Unlike the RAID 3, this uses the distributed parity and hence the risk of continuous access of single parity disk is taken care. This makes the risk balanced with both data drive and the parity drive.
Technique: Block-level striping with distributed parity..
Minimum disks required: Minimum of 3 standard hard disks
Storage Efficiency: If all drives are the same size ((Number of Drives – 1) / Number of Drives).
Fault Tolerance: Good. Can tolerate loss of one drive.
Special Considerations: Due to the amount of parity calculating required, software RAID 5 can seriously slow down a system. Performance will depend to some extent upon the stripe size chosen.
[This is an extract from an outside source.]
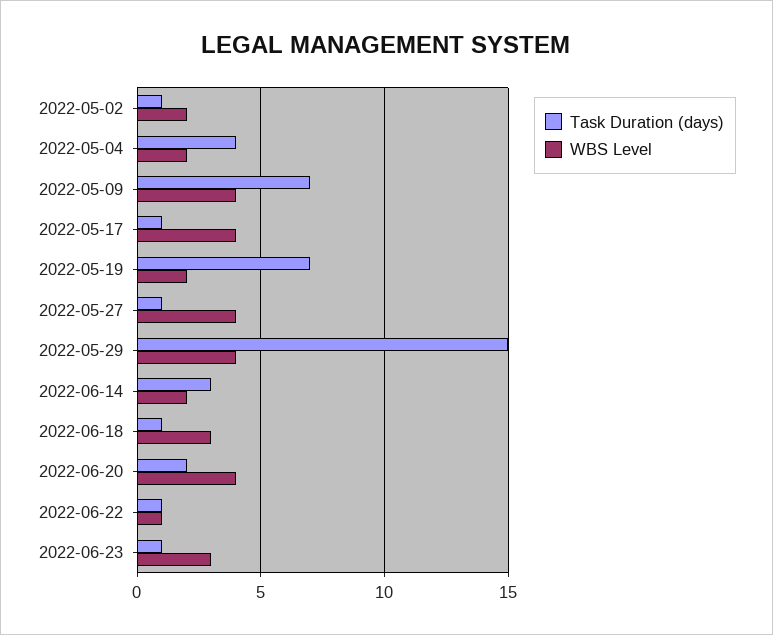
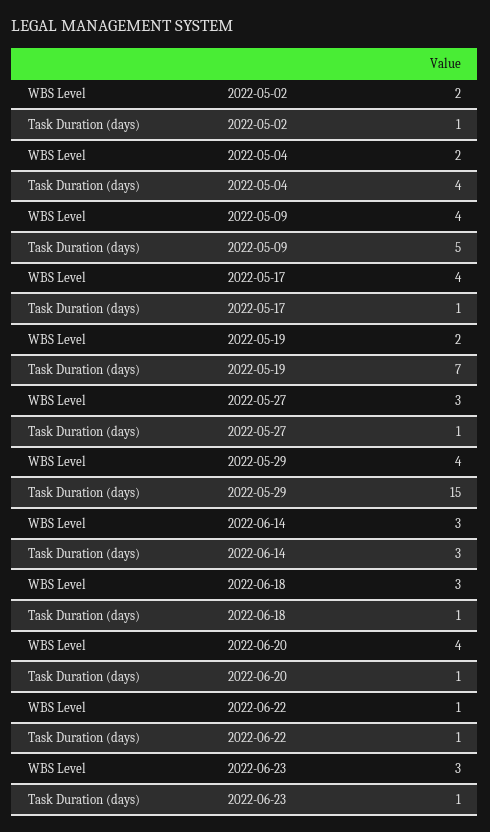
Task Duration (days), 2022-05-09: 7 -> 5
WBS Level, 2022-05-27: 4 -> 3
WBS Level, 2022-06-14: 2 -> 3
Task Duration (days), 2022-06-20: 2 -> 1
Recommended Uses: RAID 5 is seen by many as the ideal combination of good performance, good fault tolerance and high capacity and storage efficiency. It is best suited for transaction processing and is often used for “general purpose” service, as well as for relational database applications, enterprise resource planning and other business systems. For write-intensive applications, RAID 1 or RAID 1+0 are probably better choices (albeit higher in terms of hardware cost), as the performance of RAID 5 will begin to substantially decrease in a write-heavy environment.
Advanced RAID Levels
Advanced RAID levels are nothing but the basic raid levels combined to get better efficiency, availability and fault tolerance. Can I call it “Nested RAID or Multiple RAID”? ( I think you can)As it is a combination of basic raids. Using the basic elementary mathematics, performance enhancing and more reliable systems are derived in this.
A multiple RAID level is generally created by taking a number of disks and dividing them into sets. Within each set a single RAID level is applied to form a number of arrays. Then, the second RAID level is applied to the arrays to create a higher-level array. Since there are two levels, there are two ways they can be combined. The choice of which level is applied first and which second, has an impact on some important array characteristics. Based on choice of the first level, the naming convention changes.
The standard that most of the industry seems to use is that if RAID level X is applied first and then RAID level Y is applied over it, it is called RAID “X+Y”or “RAID XY” or “RAID X/Y”. All these refer to the same RAID level, it is just that different people follow different way of representation.
Now the question arises if there is any difference between RAID “Y+X” and RAID “X+Y”? If you have ten marbles, why would you care if they are arranged in five columns and two rows (5 * 2), or two columns and five rows (2 * 5)? Same here: aren’t ten disks in an array represent ten marbles?
In many respects, there is no difference between them: there is no impact on drive requirements, capacity, storage efficiency, and importantly, not much impact on performance. The big difference comes into play when we look at fault tolerance. Most controllers implement multiple level RAID by forming a “super array” comprised of “sub-arrays” underneath it. In many cases the arrays that comprise the “super array”–often called sets–are considered to be logical “single units”, which means that the controller only considers one of these “single units” to either be “up” or “down” as a whole. It will make use of redundancy features within a sub-array, but not between sub-arrays, even if the higher-level array means that drives in different sub-arrays will have the same data.